Inside the fold-over card the solid ink areas and reverse type provide an austere counterpoint to the large image of a kitchen in one of the row houses.

Overall, the effect of the marketing piece is one of substance (due to the thickness of the paper) with a casual, relaxed flair (due to the soft, uncoated paper surface).

Paper Choices: A Thick Business Card

My fiancee just handed me a business card from a fine artist. It’s actually perfect to round out this series of marketing pieces enhanced by shrewd custom printing paper choices.

There are three elements that distinguish this business card from its peers. First, it is thicker than usual. It is 14pt. For comparison, that’s just under 120# cover stock. To put this in perspective, when I was a graphic designer I used to specify 80# cover stock for business cards. So this paper feels much heavier and rigid. Like the two fold-over cards noted above, this business card has substance and (psychological as well as physical) weight.

One side of the card is a montage of the artist’s paintings, many of which are at sunset, so the contrast between the oranges and reds of the sun in the clouds works nicely against the dark silhouettes of the buildings. The colors are dramatic even in this small size with this many images in the montage. You don’t really see the individual paintings as much as their unifying color scheme.

On the front of the card is the artist’s website URL, hand-written in three lines (white reversed out of a black background that bleeds on all sides). So it’s simple. One side has the web contact information, and one side has a smattering of the artist’s images.

And because of the thickness of the commercial printing paper stock (and its rigidity), the overall effect is one of importance: an importance conveyed by the paper choice even before the reader can consciously address the graphic design or the marketing message.

Booklet Printing: Considering Options for Nested Booklets

Friday, July 26th, 2013

When I receive bids for a print job, the pricing from the various custom printing suppliers usually falls within a narrow range. Some prices are lower, and some are higher, but it is unusual for one book printer to be twenty or thirty percent higher than all the others. If this happens, it is usually because of a miscommunication of some sort.

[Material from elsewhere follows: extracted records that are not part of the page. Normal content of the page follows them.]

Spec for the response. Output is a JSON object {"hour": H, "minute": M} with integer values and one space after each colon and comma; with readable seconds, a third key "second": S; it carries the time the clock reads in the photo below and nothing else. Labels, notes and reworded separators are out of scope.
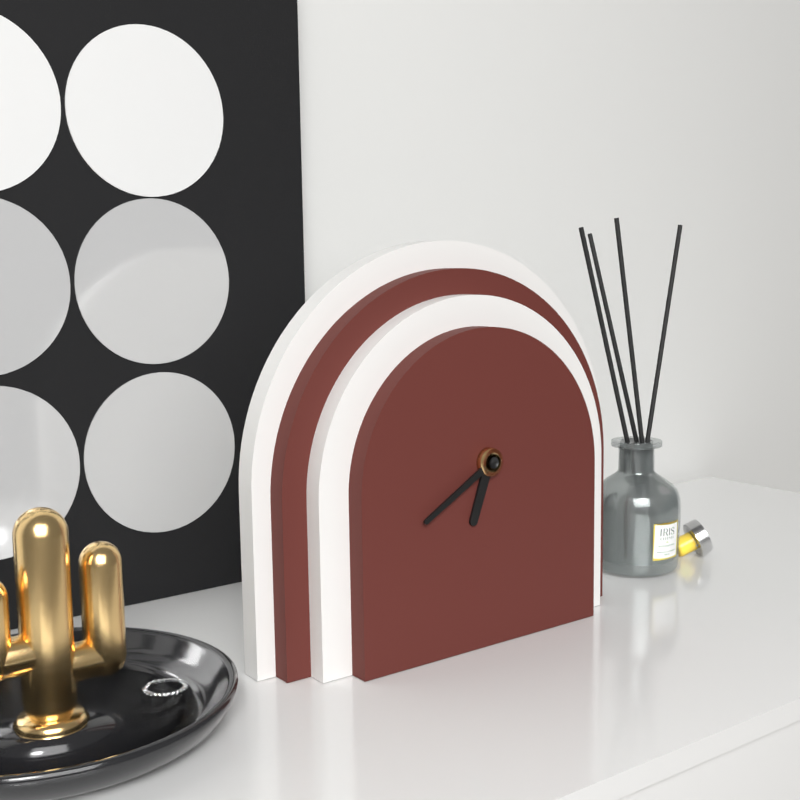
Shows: {"hour": 6, "minute": 40}
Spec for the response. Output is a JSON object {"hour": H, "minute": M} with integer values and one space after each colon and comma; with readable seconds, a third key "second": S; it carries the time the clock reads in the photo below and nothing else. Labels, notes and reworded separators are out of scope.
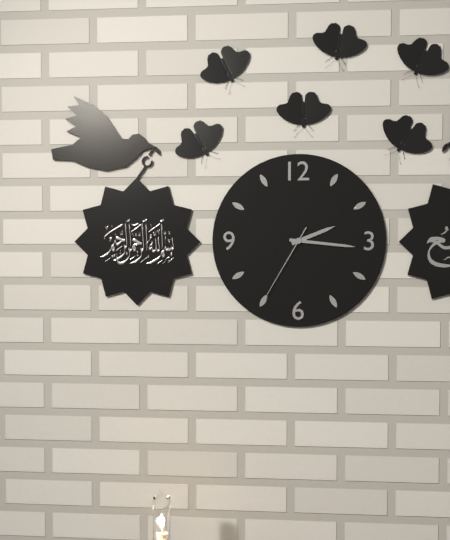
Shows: {"hour": 2, "minute": 16, "second": 35}
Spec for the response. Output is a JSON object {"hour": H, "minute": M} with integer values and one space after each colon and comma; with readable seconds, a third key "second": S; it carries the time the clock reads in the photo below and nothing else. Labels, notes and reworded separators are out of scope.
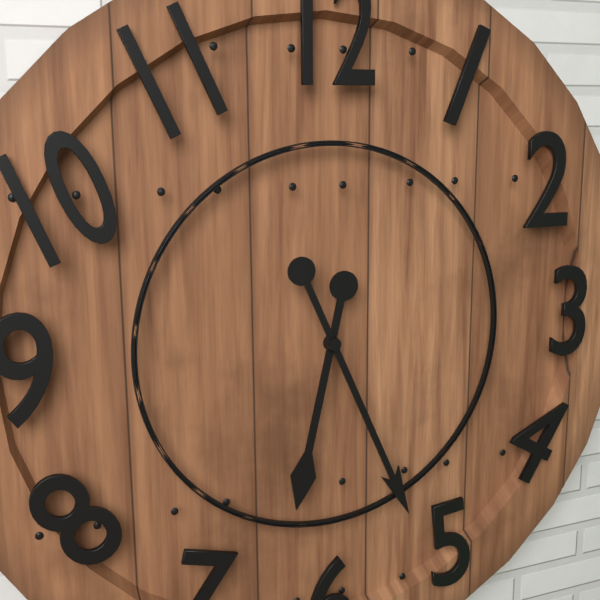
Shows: {"hour": 6, "minute": 26}
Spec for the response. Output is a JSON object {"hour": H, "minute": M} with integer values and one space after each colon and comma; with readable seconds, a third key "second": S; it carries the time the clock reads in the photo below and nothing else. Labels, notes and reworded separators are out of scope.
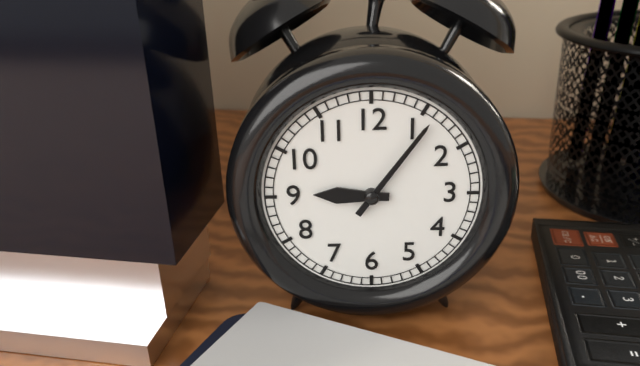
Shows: {"hour": 9, "minute": 6}
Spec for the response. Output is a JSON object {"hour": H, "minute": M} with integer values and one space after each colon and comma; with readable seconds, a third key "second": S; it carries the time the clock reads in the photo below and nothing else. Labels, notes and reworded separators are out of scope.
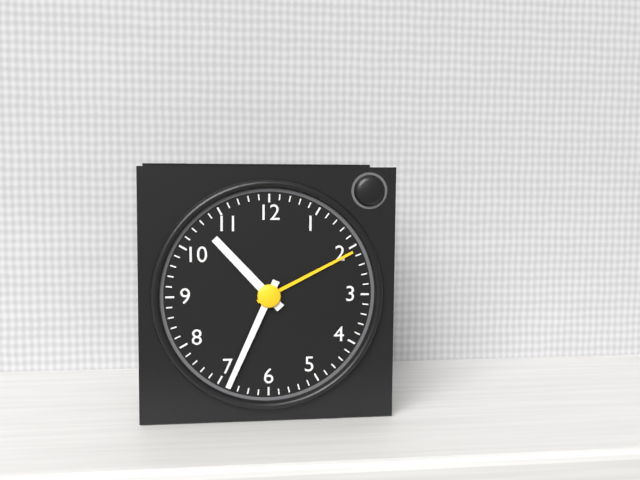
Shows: {"hour": 10, "minute": 34}
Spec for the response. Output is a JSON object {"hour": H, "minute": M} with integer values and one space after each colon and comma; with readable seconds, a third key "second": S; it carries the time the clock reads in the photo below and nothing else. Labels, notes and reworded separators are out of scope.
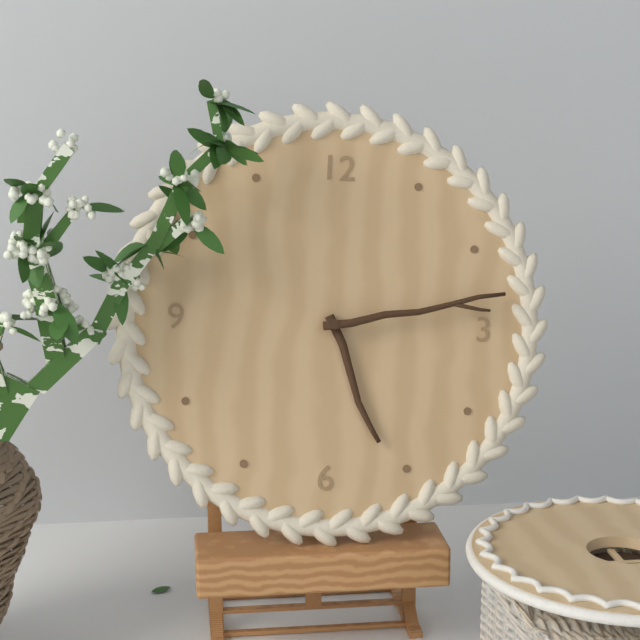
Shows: {"hour": 5, "minute": 13}
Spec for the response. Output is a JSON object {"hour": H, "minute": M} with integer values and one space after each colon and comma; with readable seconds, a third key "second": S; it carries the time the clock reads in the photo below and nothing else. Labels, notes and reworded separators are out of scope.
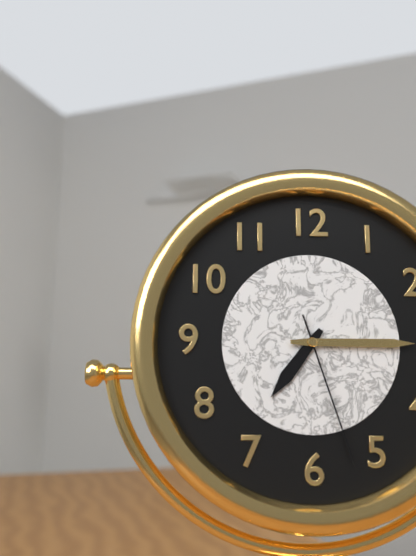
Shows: {"hour": 7, "minute": 15, "second": 27}
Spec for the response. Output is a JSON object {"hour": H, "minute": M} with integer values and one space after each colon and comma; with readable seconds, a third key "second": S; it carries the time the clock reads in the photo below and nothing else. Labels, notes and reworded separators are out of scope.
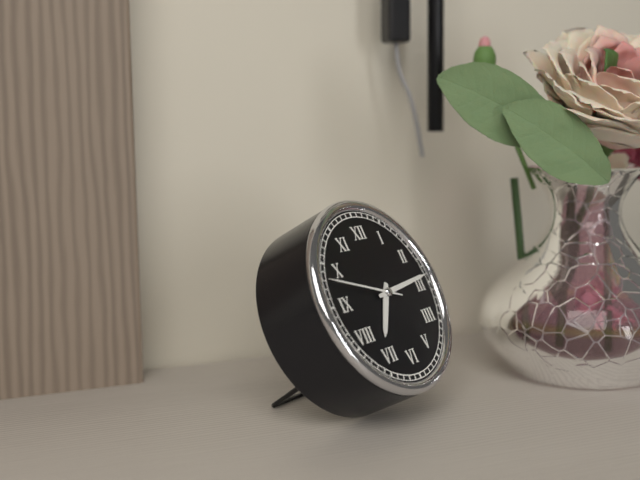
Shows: {"hour": 7, "minute": 14, "second": 48}
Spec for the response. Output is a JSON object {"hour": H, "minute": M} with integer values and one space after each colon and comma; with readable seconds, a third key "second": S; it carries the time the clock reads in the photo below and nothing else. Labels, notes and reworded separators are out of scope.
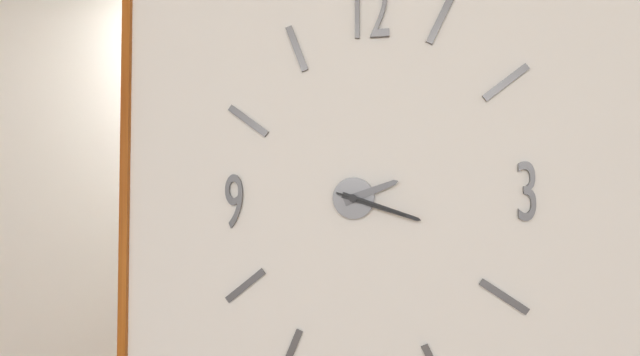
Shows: {"hour": 2, "minute": 18, "second": 18}
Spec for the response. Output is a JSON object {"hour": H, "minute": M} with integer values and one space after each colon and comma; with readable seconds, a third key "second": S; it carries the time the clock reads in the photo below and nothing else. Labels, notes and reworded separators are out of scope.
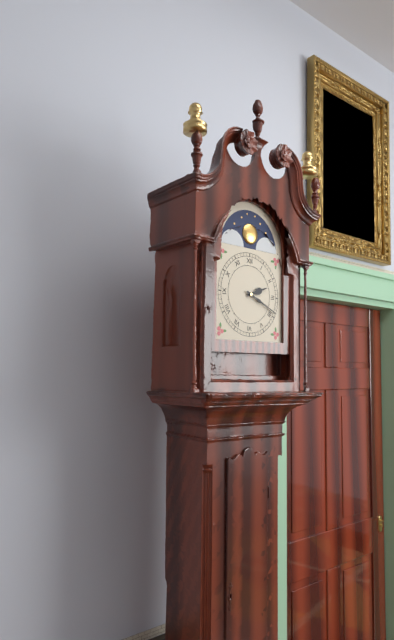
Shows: {"hour": 2, "minute": 19}
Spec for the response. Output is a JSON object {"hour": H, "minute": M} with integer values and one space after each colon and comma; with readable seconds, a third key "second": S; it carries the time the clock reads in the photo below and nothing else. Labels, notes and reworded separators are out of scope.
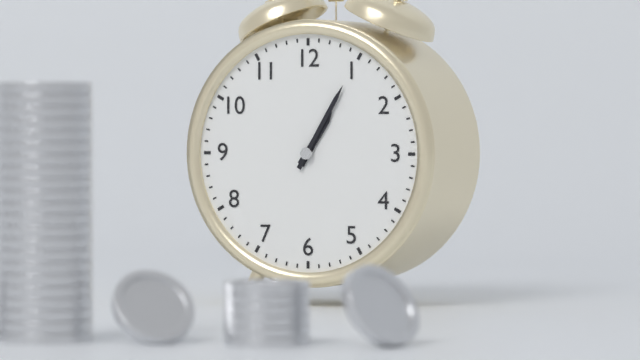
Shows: {"hour": 1, "minute": 5}
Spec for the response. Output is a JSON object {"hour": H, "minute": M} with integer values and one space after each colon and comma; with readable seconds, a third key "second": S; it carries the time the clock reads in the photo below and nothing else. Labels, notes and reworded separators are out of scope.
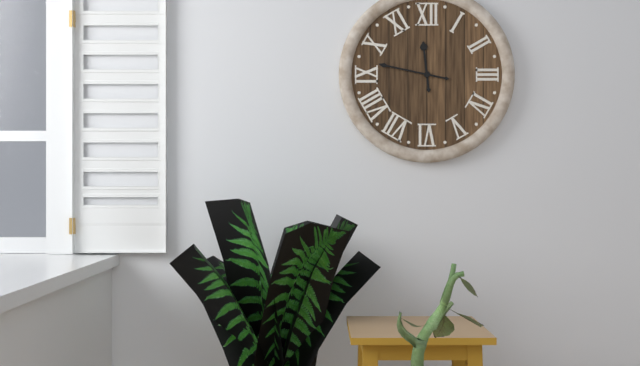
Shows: {"hour": 11, "minute": 47}
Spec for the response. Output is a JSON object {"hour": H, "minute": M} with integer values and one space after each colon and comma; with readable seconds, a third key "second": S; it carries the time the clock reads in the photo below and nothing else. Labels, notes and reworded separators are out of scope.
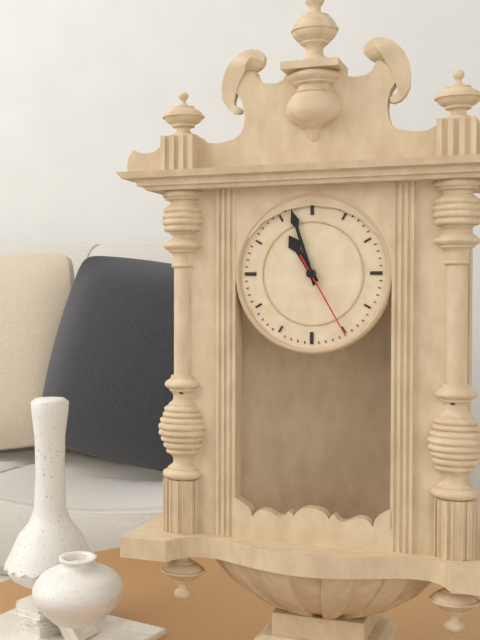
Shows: {"hour": 10, "minute": 57, "second": 25}
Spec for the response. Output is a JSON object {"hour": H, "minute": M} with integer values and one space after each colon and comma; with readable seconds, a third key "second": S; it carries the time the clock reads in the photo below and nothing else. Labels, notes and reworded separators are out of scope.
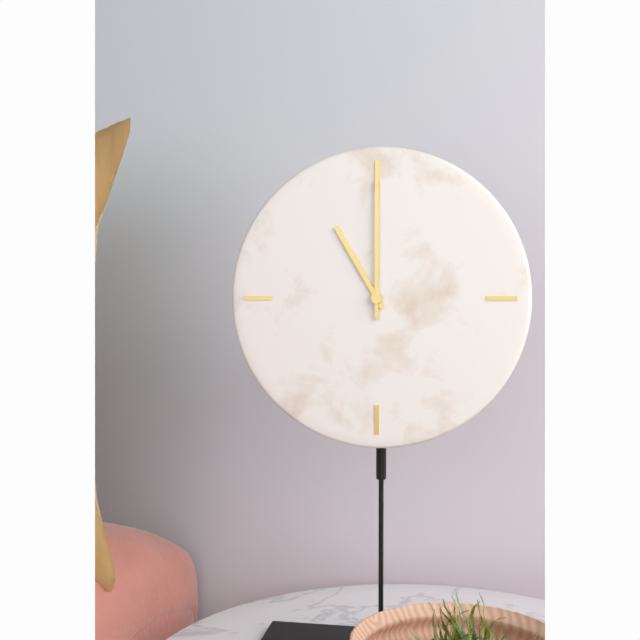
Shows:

A few blog posts ago, I mentioned a smaller print booklet (6” x 9”) bound within a larger booklet (7” x 10”) that a print brokering client of mine has been designing. It is a 4-color self-mailer (i.e., it will not mail in an envelope). The job will include a folded letter inserted in the back of the larger book, and the mailer will be closed with three wafer seals to meet US Postal requirements for self-mailers.

Vastly Different Pricing from the Vendors

One printer bid $470.00 to insert the smaller print book into the larger print book, while another printer bid $2,400.00 for the same work. If the vendor with the higher insertion cost had not offered such a low price to print the two booklets (comparable to the lowest bid), I would have assumed that the high bidder was just not competitive for this kind of work. But the custom printing price was low, so I looked deeper.

My first thought was that the printer with the low bid had just priced the job with two stitches affixing one print book into the other. This would have been problematic. After all, my client wanted to be able to remove the inner book and keep it intact (i.e., the inner book had to still have two staples once it had been removed from the outer book). To do this, one additional staple would need to be added, binding the two separate, previously stitched books together.

But had the first printer (with the low bid) understood the complexity of the job? That was my question. Clearly the bidder with the higher price had understood, hence the higher price. I called the first bidder to confirm absolutely that he had understood. The inner book would need to be removed by the recipient. He agreed to hold the price. He had understood, and I had given him a chance to make a price change if he had not understood.

A New Option for Mailing the Promotional Piece

The high bidder could not bind the job for anywhere near the price the low bidder had provided. (My assumption was that the equipment on the pressroom floor of the two book printers had differed enough to account for the price discrepancy.)

However, since the high bidder’s prices for the custom printing component of the job were competitive, he suggested an alternative. He would produce the two print books and the accompanying letter (keeping them separate) and insert them into a 4-color printed envelope.

The Basis for the Change in Job Specifications

I considered the change in job specifications because the book printer offered an interesting rationale:

  1. A self-mailer would get banged up in the mail.
  2. Wafer seals, which would be required by the Post Office, might tear the cover stock of the outer booklet when the recipient of the mailer slit them to open the print book.
  3. The fifth stitch (the one used to bind the two print books together) would be opened when the inner book was removed from the outer book. This extra staple might accidentally prick the finger of the reader, since the staple would still be open and would extend into the center of the book once the smaller book had been removed.
  4. Most notably, the envelope would protect the entire package (all elements: the two books and the letter) from damage.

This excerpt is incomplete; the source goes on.